Few studies on the results of solitary tricuspid valve (TV) surgery as a reoperation have been published in the literature. As a result, researchers looked at the early and midterm outcomes of TV surgery in this special group of patients. Between 1997 and 2010, they conducted a retrospective review of 82 consecutive patients who underwent isolated TV surgery as a reoperation at the hospital. The most common reasons for surgery were symptomatic TV regurgitation (84.2%), acute endocarditis (14.6%), and valve thrombosis following TV repair (1.2%). In 60% of the patients, a minimally invasive approach was favored by researchers via a right anterolateral thoracotomy. In the past, 60%, 29%, and 27% of people had mitral, aortic, and TV surgery, respectively, and 18% had coronary bypass surgery, which researchers frequently did in combination. In 67.1% of the patients, elective surgery was conducted. The average patient age was (64.1±11.9) years, with 28% of patients being male and a logistic EuroSCORE of (16.4% ±14.3%). The average duration of follow-up was (2.6±2.4) years, which was 96% complete.

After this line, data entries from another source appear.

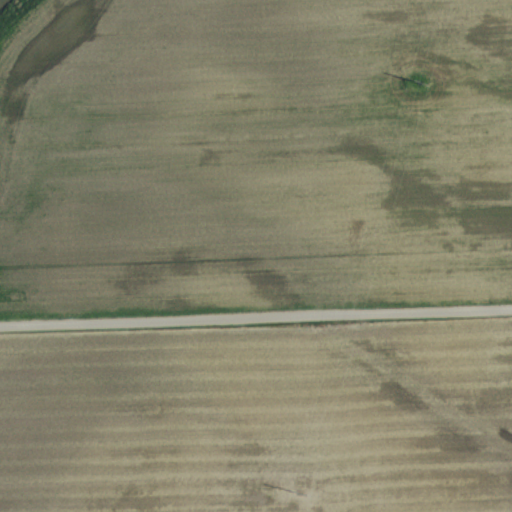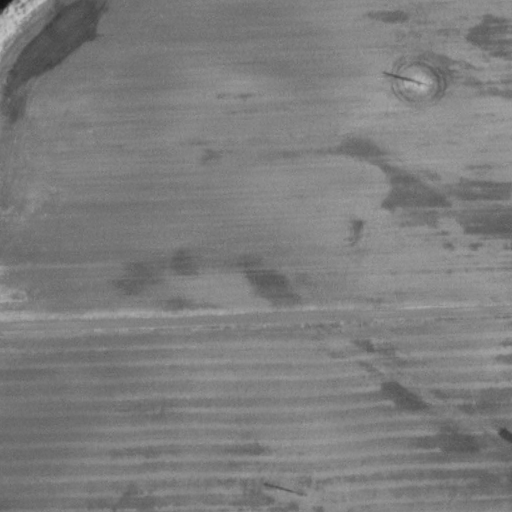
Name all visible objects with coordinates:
road: (256, 316)
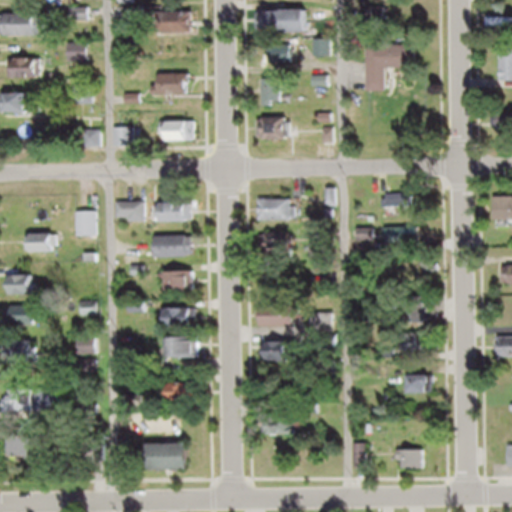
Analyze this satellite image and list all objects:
building: (86, 1)
building: (400, 2)
building: (24, 3)
building: (189, 3)
building: (86, 24)
building: (292, 29)
building: (190, 30)
building: (502, 32)
building: (29, 34)
building: (330, 57)
building: (85, 62)
building: (288, 63)
building: (395, 72)
building: (511, 73)
building: (37, 75)
building: (181, 93)
building: (279, 101)
building: (28, 112)
building: (281, 138)
building: (186, 141)
building: (131, 146)
road: (256, 175)
building: (335, 207)
building: (405, 210)
building: (506, 217)
building: (285, 219)
building: (138, 220)
building: (182, 221)
building: (94, 232)
building: (410, 245)
building: (47, 251)
road: (463, 253)
road: (346, 254)
road: (114, 255)
building: (183, 255)
road: (232, 255)
building: (288, 255)
building: (510, 284)
building: (313, 286)
building: (187, 291)
building: (29, 294)
building: (32, 324)
building: (285, 325)
building: (190, 327)
building: (422, 329)
building: (426, 352)
building: (93, 356)
building: (507, 356)
building: (193, 357)
building: (286, 361)
building: (93, 375)
building: (428, 394)
building: (191, 401)
building: (31, 412)
building: (293, 436)
building: (32, 457)
building: (178, 466)
building: (418, 467)
road: (315, 508)
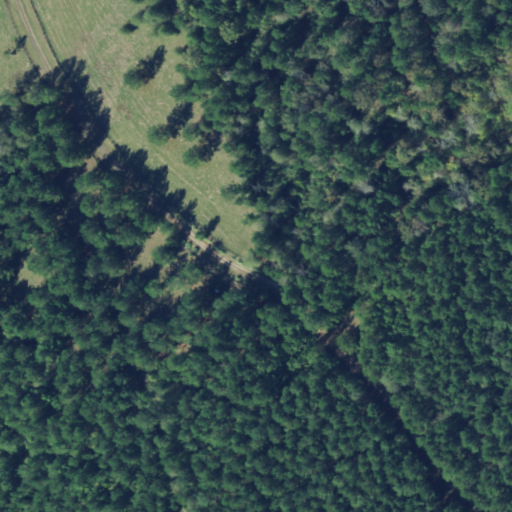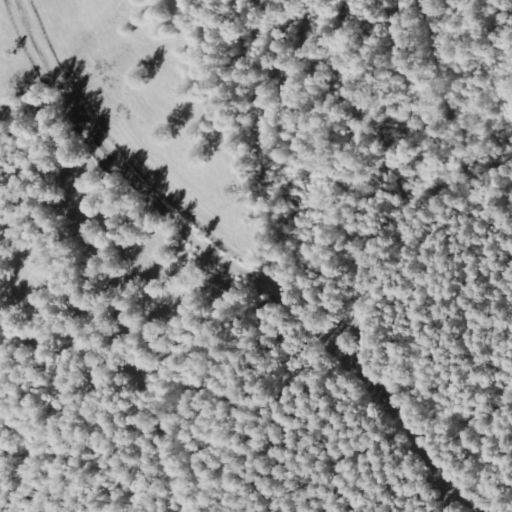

Thirty-day mortality was 14.6% overall, with 12.9% and 25% respectively for patients without and with endocarditis. Patients undergoing elective surgery had a 30-day death rate of 4.0%. The overall 2-year survival rate was 63.0% (5.5%). 93.5% of people were free of TV-related reoperation after two years. When conducted electively, the postoperative results of isolated TV surgery as a reoperation are acceptable, but they are poor in individuals who undergo nonelective surgery. As a result, if redo TV surgery is required, it should be done as quickly as possible. For individuals undergoing elective surgery, minimally invasive surgery using a right lateral mini-thoracotomy is a safe option.